Nothing but the records themselves, exactly as written and free of pictures, should appear in your response.

(Dataset entries)
Content starts
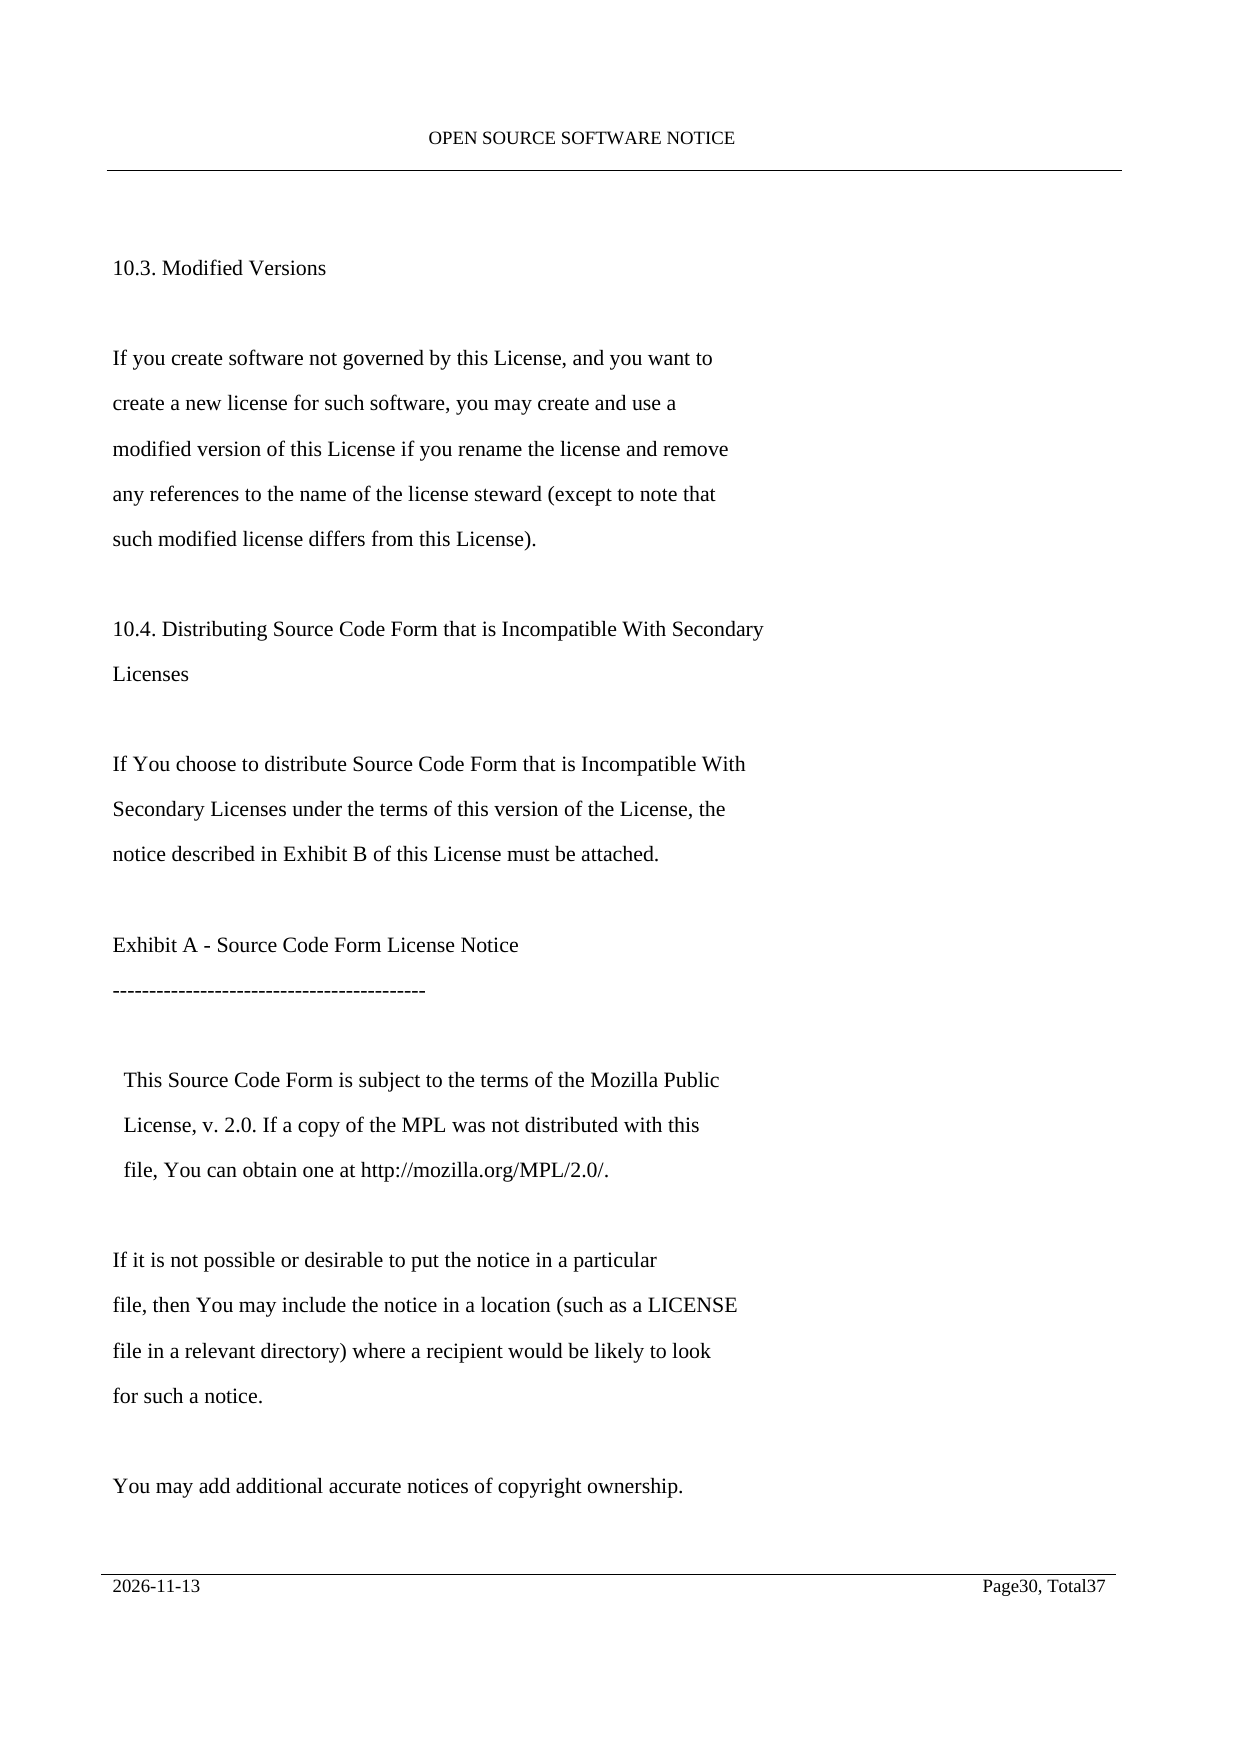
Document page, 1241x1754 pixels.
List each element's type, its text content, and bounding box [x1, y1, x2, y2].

text ------------------------------------------- [112, 973, 1128, 1006]
text 10.4. Distributing Source Code Form that is Incompatible With Secondary [112, 612, 1128, 645]
text This Source Code Form is subject to the terms of the Mozilla Public [112, 1063, 1128, 1096]
text modified version of this License if you rename the license and remove [112, 432, 1128, 464]
text If it is not possible or desirable to put the notice in a particular [112, 1244, 1128, 1276]
text Licenses [112, 657, 1128, 690]
text You may add additional accurate notices of copyright ownership. [112, 1469, 1128, 1502]
text file, then You may include the notice in a location (such as a LICENSE [112, 1289, 1128, 1321]
text If you create software not governed by this License, and you want to [112, 342, 1128, 374]
text file, You can obtain one at http://mozilla.org/MPL/2.0/. [112, 1153, 1128, 1186]
text create a new license for such software, you may create and use a [112, 387, 1128, 419]
text If You choose to distribute Source Code Form that is Incompatible With [112, 748, 1128, 780]
text such modified license differs from this License). [112, 522, 1128, 554]
text Secondary Licenses under the terms of this version of the License, the [112, 793, 1128, 825]
text 10.3. Modified Versions [112, 251, 1128, 284]
text License, v. 2.0. If a copy of the MPL was not distributed with this [112, 1108, 1128, 1141]
text for such a notice. [112, 1379, 1128, 1412]
text notice described in Exhibit B of this License must be attached. [112, 838, 1128, 870]
text file in a relevant directory) where a recipient would be likely to look [112, 1334, 1128, 1366]
text any references to the name of the license steward (except to note that [112, 477, 1128, 509]
text Exhibit A - Source Code Form License Notice [112, 928, 1128, 961]
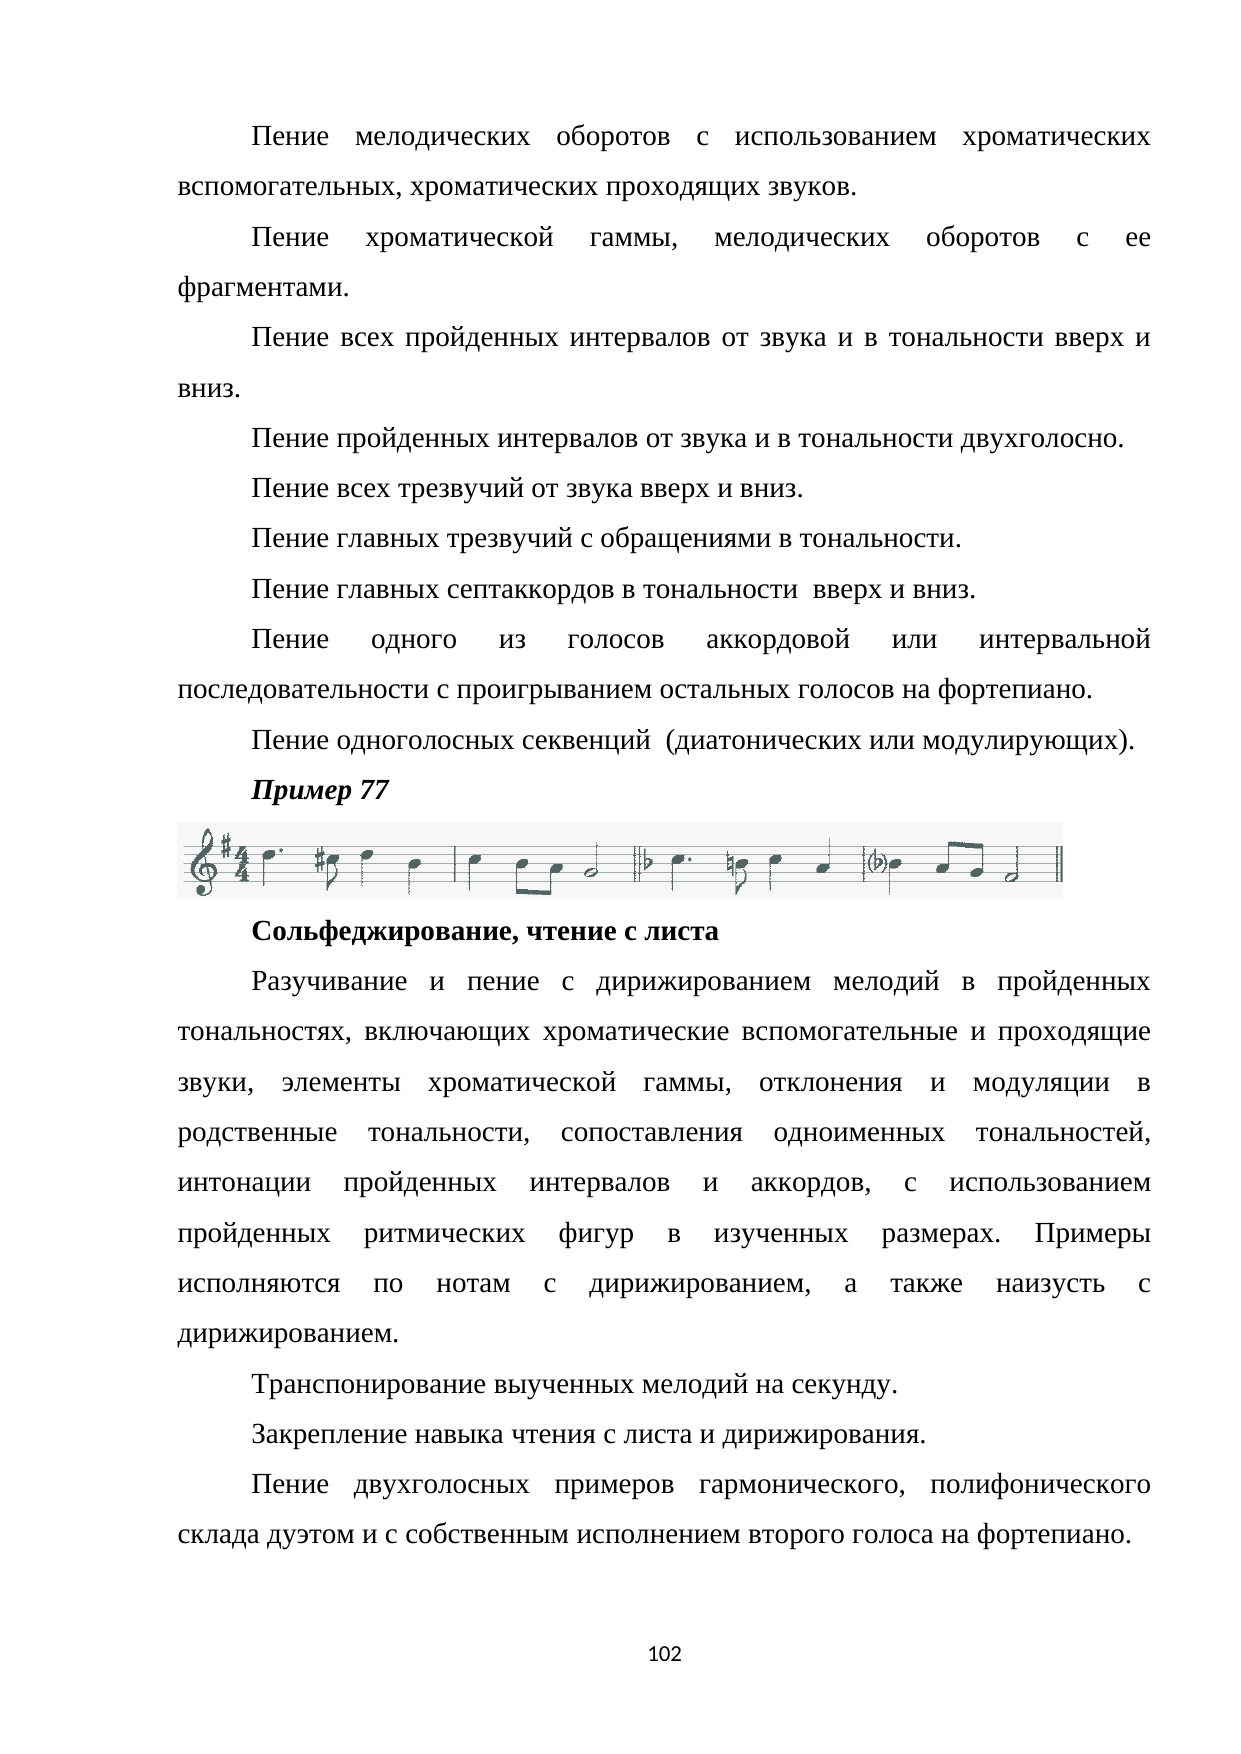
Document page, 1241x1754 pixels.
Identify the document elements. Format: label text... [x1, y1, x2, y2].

picture [177, 822, 1063, 899]
text Пример 77 [177, 772, 1152, 806]
text Пение мелодических оборотов с использованием хроматических вспомогательных, хроматических проходящих звуков. [177, 118, 1152, 202]
text Пение одноголосных секвенций (диатонических или модулирующих). [177, 722, 1152, 755]
text Пение главных трезвучий с обращениями в тональности. [177, 521, 1152, 554]
text Транспонирование выученных мелодий на секунду. [177, 1366, 1152, 1399]
text Пение хроматической гаммы, мелодических оборотов с ее фрагментами. [177, 219, 1152, 303]
text Разучивание и пение с дирижированием мелодий в пройденных тональностях, включающих хроматические вспомогательные и проходящие звуки, элементы хроматической гаммы, отклонения и модуляции в родственные тональности, сопоставления одноименных тональностей, интонации пройденных интервалов и аккордов, с использованием пройденных ритмических фигур в изученных размерах. Примеры исполняются по нотам с дирижированием, а также наизусть с дирижированием. [177, 963, 1152, 1349]
text Сольфеджирование, чтение с листа [177, 913, 1152, 946]
text Закрепление навыка чтения с листа и дирижирования. [177, 1416, 1152, 1449]
text Пение одного из голосов аккордовой или интервальной последовательности с проигрыванием остальных голосов на фортепиано. [177, 621, 1152, 705]
text Пение пройденных интервалов от звука и в тональности двухголосно. [177, 420, 1152, 453]
text Пение всех трезвучий от звука вверх и вниз. [177, 470, 1152, 504]
text Пение главных септаккордов в тональности вверх и вниз. [177, 571, 1152, 604]
text Пение всех пройденных интервалов от звука и в тональности вверх и вниз. [177, 319, 1152, 403]
text Пение двухголосных примеров гармонического, полифонического склада дуэтом и с собственным исполнением второго голоса на фортепиано. [177, 1466, 1152, 1550]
Content ends
#### Exercise answer
Document page, 1241x1754 pixels.
List each element's type, its text content, and bounding box [x1, y1, x2, y2].

text ------------------------------------------- [112, 973, 1128, 1006]
text 10.4. Distributing Source Code Form that is Incompatible With Secondary [112, 612, 1128, 645]
text This Source Code Form is subject to the terms of the Mozilla Public [112, 1063, 1128, 1096]
text modified version of this License if you rename the license and remove [112, 432, 1128, 464]
text If it is not possible or desirable to put the notice in a particular [112, 1244, 1128, 1276]
text Licenses [112, 657, 1128, 690]
text You may add additional accurate notices of copyright ownership. [112, 1469, 1128, 1502]
text file, then You may include the notice in a location (such as a LICENSE [112, 1289, 1128, 1321]
text If you create software not governed by this License, and you want to [112, 342, 1128, 374]
text file, You can obtain one at http://mozilla.org/MPL/2.0/. [112, 1153, 1128, 1186]
text create a new license for such software, you may create and use a [112, 387, 1128, 419]
text If You choose to distribute Source Code Form that is Incompatible With [112, 748, 1128, 780]
text such modified license differs from this License). [112, 522, 1128, 554]
text Secondary Licenses under the terms of this version of the License, the [112, 793, 1128, 825]
text 10.3. Modified Versions [112, 251, 1128, 284]
text License, v. 2.0. If a copy of the MPL was not distributed with this [112, 1108, 1128, 1141]
text for such a notice. [112, 1379, 1128, 1412]
text notice described in Exhibit B of this License must be attached. [112, 838, 1128, 870]
text file in a relevant directory) where a recipient would be likely to look [112, 1334, 1128, 1366]
text any references to the name of the license steward (except to note that [112, 477, 1128, 509]
text Exhibit A - Source Code Form License Notice [112, 928, 1128, 961]
Document page, 1241x1754 pixels.
Identify the document elements. Format: label text... [x1, y1, x2, y2].

picture [177, 822, 1063, 899]
text Пример 77 [177, 772, 1152, 806]
text Пение мелодических оборотов с использованием хроматических вспомогательных, хроматических проходящих звуков. [177, 118, 1152, 202]
text Пение одноголосных секвенций (диатонических или модулирующих). [177, 722, 1152, 755]
text Пение главных трезвучий с обращениями в тональности. [177, 521, 1152, 554]
text Транспонирование выученных мелодий на секунду. [177, 1366, 1152, 1399]
text Пение хроматической гаммы, мелодических оборотов с ее фрагментами. [177, 219, 1152, 303]
text Разучивание и пение с дирижированием мелодий в пройденных тональностях, включающих хроматические вспомогательные и проходящие звуки, элементы хроматической гаммы, отклонения и модуляции в родственные тональности, сопоставления одноименных тональностей, интонации пройденных интервалов и аккордов, с использованием пройденных ритмических фигур в изученных размерах. Примеры исполняются по нотам с дирижированием, а также наизусть с дирижированием. [177, 963, 1152, 1349]
text Сольфеджирование, чтение с листа [177, 913, 1152, 946]
text Закрепление навыка чтения с листа и дирижирования. [177, 1416, 1152, 1449]
text Пение одного из голосов аккордовой или интервальной последовательности с проигрыванием остальных голосов на фортепиано. [177, 621, 1152, 705]
text Пение пройденных интервалов от звука и в тональности двухголосно. [177, 420, 1152, 453]
text Пение всех трезвучий от звука вверх и вниз. [177, 470, 1152, 504]
text Пение главных септаккордов в тональности вверх и вниз. [177, 571, 1152, 604]
text Пение всех пройденных интервалов от звука и в тональности вверх и вниз. [177, 319, 1152, 403]
text Пение двухголосных примеров гармонического, полифонического склада дуэтом и с собственным исполнением второго голоса на фортепиано. [177, 1466, 1152, 1550]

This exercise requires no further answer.